▸ **Provided passage**:

---------------

Fig. 1. Inter-electrode gap (a) and zero-gap (b) alkaline cell structures.
As for the alkaline electrolysis, a diaphragm (e.g., asbestos, potassium titanate, polypropylene) serves to separate anode and cathode compartments. This helps to avoid intermixing of anode and cathode solutions, as well as separate H2 and O2. The commonly used 30% KOH electrolyte is highly corrosive and sensitive to CO2 in the ambient air (K2CO3 formation) [8]. The usual cell structure with an inter-electrode gap (Fig. 1a) is rather simple to remove reaction products; however, the diaphragm is relatively thick resulting in higher cell ohmic resistance [9].
Zero-gap design (Fig. 1b) has provoked a new approach to the design of the electrochemical cell. The most important advantage is the possibility of avoiding circulation in liquid electrolyte [10] and the significant reduction of the cell ohmic resistance due to the direct contact of electrodes with two membrane surfaces. This allows minimizing the voltage drop between the electrodes [11]. Moreover, the use an anion exchange membrane (AEM) in place of the electrolyte results in a compact system, similar to a PEM device, which is free
of bubble effects, and has low resistance and high stability [12].
AEM and zero-gap technologies also offer the possibilities that catalyst layers can be produced from catalyst nanoparticles directly onto the membrane surfaces to give better adhesion, lower resistance [11] and produce membrane-electrode assemblies (MEAs) well-known in PEM fuel cell/electrolysis technology (catalyst coated membrane MEA fabrication [13]).
Raney nickel and skeletal nickel-based catalysts having a large surface area are often used in commercial alkaline water electrolyzes with Ni mesh support (Fig. 2). Also, the Ni foam [14] and Ni fiber paper [15] could be used as an electrode which is suitable to use in a zero-gap cell with or without AEM as it provides the porous media allowing effective gas removal. Moreover, both catalyst-coated membrane (without catalyst support) and catalyst-coated substrate (electrode or gas diffusion layer (GDL)) approaches could be used for MEA preparation.
Fig. 2. SEM pictures of the As-purchased Ni mesh (a) and the Ni mesh coated through the use of hot-dip galvanization (b) [16].
1. Electrodes based on precious metals
In [17], there is reduction of oxygen on electro-catalysts from Pt-M/C (M = V, Cr, Co) and Ag-Pt/C alloys and on electrodes from various manganese oxides (MnO/C, Mn3O4/C, MnO2/C) in a solution of KOH. Electrochemical measurements indicate an increased electro-catalytic activity of Pt alloys as compared to pure platinum which is associated with decline in the degree of adsorption of oxygen species caused by drop in the reactivity of Pt. Note that the increase in the activity of Ag atoms in Ag-Pt/C alloys as compared to pure Ag is due to the electronic effect caused by the presence of Pt, which leads to an increase in the degree of adsorption of Ag-O. In the case of MnyOx/C materials, the results show a low electrochemical activity of MnO/C and a higher activity for MnO2/C and Mn3O4/C compounds. This is explained as being due to the fact that the activity of the oxygen reduction in the reaction (ORR) of the electrode in the presence of large amount of MnO2 is high due to the reduction of Mn (IV) to Mn (III) [17].

---------------

▸ **Recorded information**:
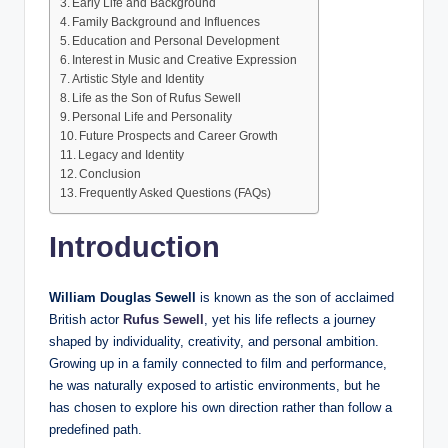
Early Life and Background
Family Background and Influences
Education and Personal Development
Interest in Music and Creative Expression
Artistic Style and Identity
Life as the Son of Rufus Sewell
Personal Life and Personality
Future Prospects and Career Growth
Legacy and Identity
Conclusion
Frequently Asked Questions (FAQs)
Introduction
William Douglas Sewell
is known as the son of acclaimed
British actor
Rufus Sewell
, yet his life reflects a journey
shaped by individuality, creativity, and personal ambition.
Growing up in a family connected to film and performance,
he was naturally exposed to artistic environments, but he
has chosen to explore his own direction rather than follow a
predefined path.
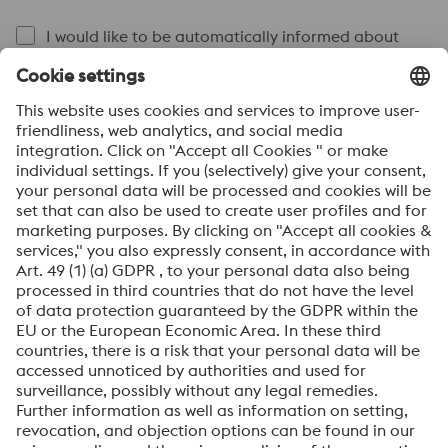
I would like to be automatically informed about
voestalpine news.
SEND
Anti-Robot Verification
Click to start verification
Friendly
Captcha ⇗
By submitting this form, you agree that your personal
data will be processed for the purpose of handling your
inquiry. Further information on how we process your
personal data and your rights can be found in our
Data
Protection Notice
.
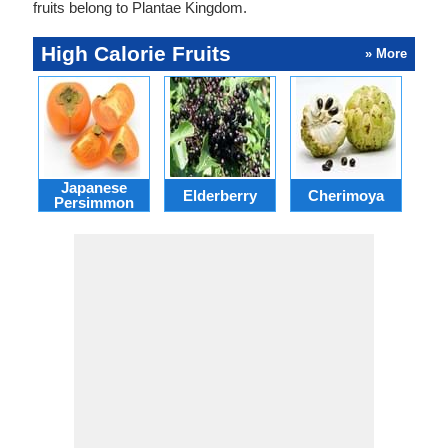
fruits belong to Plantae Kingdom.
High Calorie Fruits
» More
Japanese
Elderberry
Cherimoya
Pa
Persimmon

---------------

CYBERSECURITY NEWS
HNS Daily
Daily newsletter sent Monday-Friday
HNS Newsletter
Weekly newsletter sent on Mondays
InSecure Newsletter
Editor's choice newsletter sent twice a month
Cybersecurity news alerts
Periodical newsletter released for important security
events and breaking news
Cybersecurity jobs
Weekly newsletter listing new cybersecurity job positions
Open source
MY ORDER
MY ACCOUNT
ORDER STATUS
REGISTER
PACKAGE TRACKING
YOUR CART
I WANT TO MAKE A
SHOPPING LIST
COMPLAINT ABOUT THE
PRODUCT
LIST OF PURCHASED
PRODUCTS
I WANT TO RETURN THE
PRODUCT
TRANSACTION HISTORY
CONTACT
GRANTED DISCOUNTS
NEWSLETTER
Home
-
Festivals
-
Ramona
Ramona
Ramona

---------------

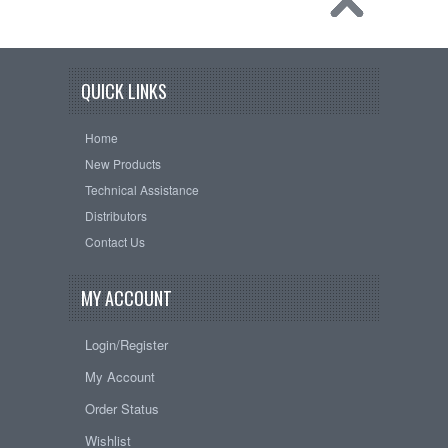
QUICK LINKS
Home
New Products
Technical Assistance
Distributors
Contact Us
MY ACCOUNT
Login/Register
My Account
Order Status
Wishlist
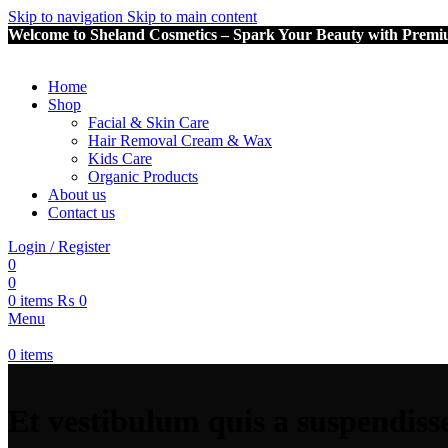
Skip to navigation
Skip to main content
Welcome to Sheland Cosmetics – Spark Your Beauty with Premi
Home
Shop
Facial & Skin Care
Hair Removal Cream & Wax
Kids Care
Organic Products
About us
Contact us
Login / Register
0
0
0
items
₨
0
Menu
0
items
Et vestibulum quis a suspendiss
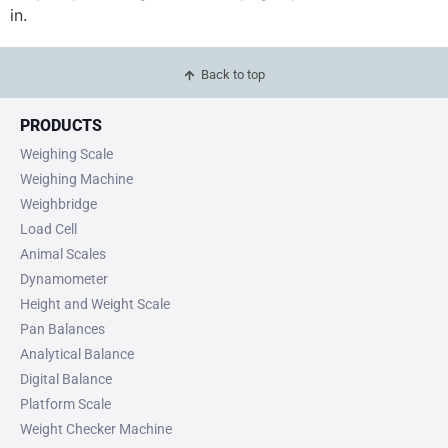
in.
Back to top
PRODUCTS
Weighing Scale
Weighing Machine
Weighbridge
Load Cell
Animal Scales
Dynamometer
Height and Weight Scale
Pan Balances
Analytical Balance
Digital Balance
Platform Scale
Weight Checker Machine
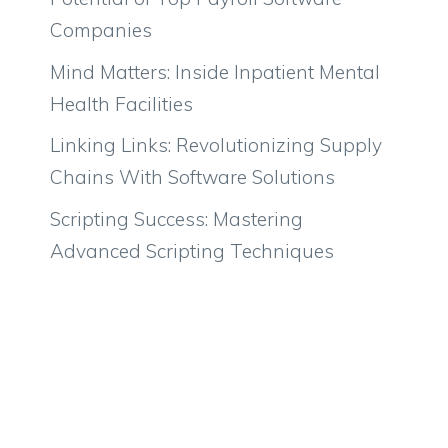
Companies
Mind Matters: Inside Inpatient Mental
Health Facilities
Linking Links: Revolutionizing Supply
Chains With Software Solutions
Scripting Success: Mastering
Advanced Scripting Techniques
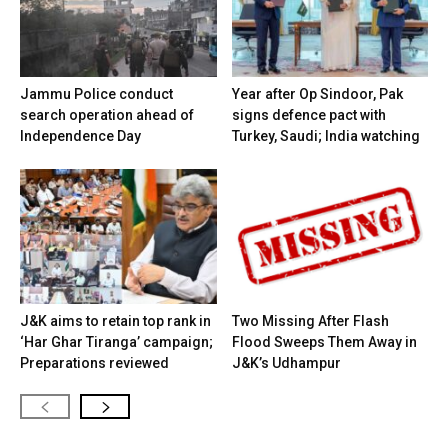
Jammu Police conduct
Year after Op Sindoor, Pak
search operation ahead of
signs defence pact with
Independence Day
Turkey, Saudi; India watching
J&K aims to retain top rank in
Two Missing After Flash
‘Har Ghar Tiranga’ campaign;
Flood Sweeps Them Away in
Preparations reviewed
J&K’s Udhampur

---------------

▸ **Tasks to complete**:
**1.** From the records, lay out the stretch from the line containing "Early Life and Background" through the line containing "Future Prospects and Career Growth" as a JSON list of strings, one string per line, with blank lines omitted.
**2.** Proceed with the text on alkaline water electrolysis electrodes from the point where it stops.
The records have nothing to do with the text on alkaline water electrolysis.

▸ **Results by task**:
**1.**
[
  "Early Life and Background",
  "Family Background and Influences",
  "Education and Personal Development",
  "Interest in Music and Creative Expression",
  "Artistic Style and Identity",
  "Life as the Son of Rufus Sewell",
  "Personal Life and Personality",
  "Future Prospects and Career Growth"
]

**2.**
The Pt-Co alloy deposited on carbon and electro-activated with silicon-tungstic acid (STA) ions of SiW12O404- and without it, was used as cathodes for the hydrogen evolution reaction (HER) in 3M KOH at 70°C. The characteristics of these electrodes were studied by neutron activation (NA) and electrochemical impedance spectroscopy (EIS) methods. The best HER results were observed on Pt-Co alloys, electro-activated by SiW12O404- ions which was explained as being due not only to
the change in the surface chemical composition of the electrode but also to the increase in its active surface [18].
In order to reduce energy consumption, the inter-metallic compounds PtMo4, PtMo3, PtMo2, PtMo and Pt2Mo both exposed and un-exposed ionic activation were analyzed as cathode materials for hydrogen production through the electrolysis of aqueous solutions of KOH. When a combination of activating reagents in the form of tris-Co and sodium mo-lybdate complexes is added to a standard electrolyte, electro-deposition of a fine-grained precipitate occurs on the cathode surface which leads to the increase of the real surface of the electrode by nearly 10 times. As a result, the overvoltage of the hydrogen evolution decreases, the catalytic activity of the electrodes increases, and the energy consumption decreases [19].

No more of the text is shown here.